[What the task requires]
Would you please transcribe, exactly as written, the lines of the entries below starting at the one that holds "Figure 3. FTIR" and ending at the one that holds "Figure 5. The", both included?

(Records from a data collection)
● ● ● ● ●

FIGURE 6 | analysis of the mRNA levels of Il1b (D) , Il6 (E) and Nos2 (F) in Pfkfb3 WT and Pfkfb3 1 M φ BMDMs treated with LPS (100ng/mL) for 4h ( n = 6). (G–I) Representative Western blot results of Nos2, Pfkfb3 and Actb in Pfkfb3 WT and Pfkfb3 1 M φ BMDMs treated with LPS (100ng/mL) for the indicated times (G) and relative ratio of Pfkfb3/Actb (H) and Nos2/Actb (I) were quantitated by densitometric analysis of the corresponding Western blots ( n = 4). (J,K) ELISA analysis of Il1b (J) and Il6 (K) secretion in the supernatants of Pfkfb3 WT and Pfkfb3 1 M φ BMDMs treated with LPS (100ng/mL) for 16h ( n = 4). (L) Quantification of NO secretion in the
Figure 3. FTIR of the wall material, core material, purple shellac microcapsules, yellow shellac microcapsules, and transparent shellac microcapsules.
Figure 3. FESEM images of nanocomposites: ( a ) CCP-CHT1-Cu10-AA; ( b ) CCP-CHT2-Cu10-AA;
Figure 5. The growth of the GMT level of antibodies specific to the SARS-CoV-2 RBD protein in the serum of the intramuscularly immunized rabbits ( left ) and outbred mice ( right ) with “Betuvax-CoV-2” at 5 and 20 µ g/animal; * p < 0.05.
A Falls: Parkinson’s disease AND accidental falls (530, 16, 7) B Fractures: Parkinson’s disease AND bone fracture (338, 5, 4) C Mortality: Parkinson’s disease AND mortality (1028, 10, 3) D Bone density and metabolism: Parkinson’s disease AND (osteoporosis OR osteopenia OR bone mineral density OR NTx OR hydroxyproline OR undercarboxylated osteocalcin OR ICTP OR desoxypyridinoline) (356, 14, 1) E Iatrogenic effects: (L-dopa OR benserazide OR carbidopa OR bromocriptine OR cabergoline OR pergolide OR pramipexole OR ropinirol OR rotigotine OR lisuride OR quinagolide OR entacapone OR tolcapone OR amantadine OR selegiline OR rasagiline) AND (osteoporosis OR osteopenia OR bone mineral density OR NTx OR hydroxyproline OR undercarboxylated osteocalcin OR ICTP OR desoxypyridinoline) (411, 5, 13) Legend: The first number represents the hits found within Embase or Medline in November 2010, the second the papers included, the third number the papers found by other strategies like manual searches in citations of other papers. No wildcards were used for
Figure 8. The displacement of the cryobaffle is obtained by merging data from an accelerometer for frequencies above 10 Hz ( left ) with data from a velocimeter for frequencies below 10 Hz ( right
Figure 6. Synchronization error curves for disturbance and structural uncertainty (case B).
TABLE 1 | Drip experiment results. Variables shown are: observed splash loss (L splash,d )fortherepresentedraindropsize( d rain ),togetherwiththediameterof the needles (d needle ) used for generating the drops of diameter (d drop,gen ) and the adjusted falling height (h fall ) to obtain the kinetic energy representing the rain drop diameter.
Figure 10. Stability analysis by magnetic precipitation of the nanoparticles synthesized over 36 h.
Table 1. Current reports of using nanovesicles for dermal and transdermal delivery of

● ● ● ● ●

[Result of the exercise]
Figure 3. FTIR of the wall material, core material, purple shellac microcapsules, yellow shellac microcapsules, and transparent shellac microcapsules.
Figure 3. FESEM images of nanocomposites: ( a ) CCP-CHT1-Cu10-AA; ( b ) CCP-CHT2-Cu10-AA;
Figure 5. The growth of the GMT level of antibodies specific to the SARS-CoV-2 RBD protein in the serum of the intramuscularly immunized rabbits ( left ) and outbred mice ( right ) with “Betuvax-CoV-2” at 5 and 20 µ g/animal; * p < 0.05.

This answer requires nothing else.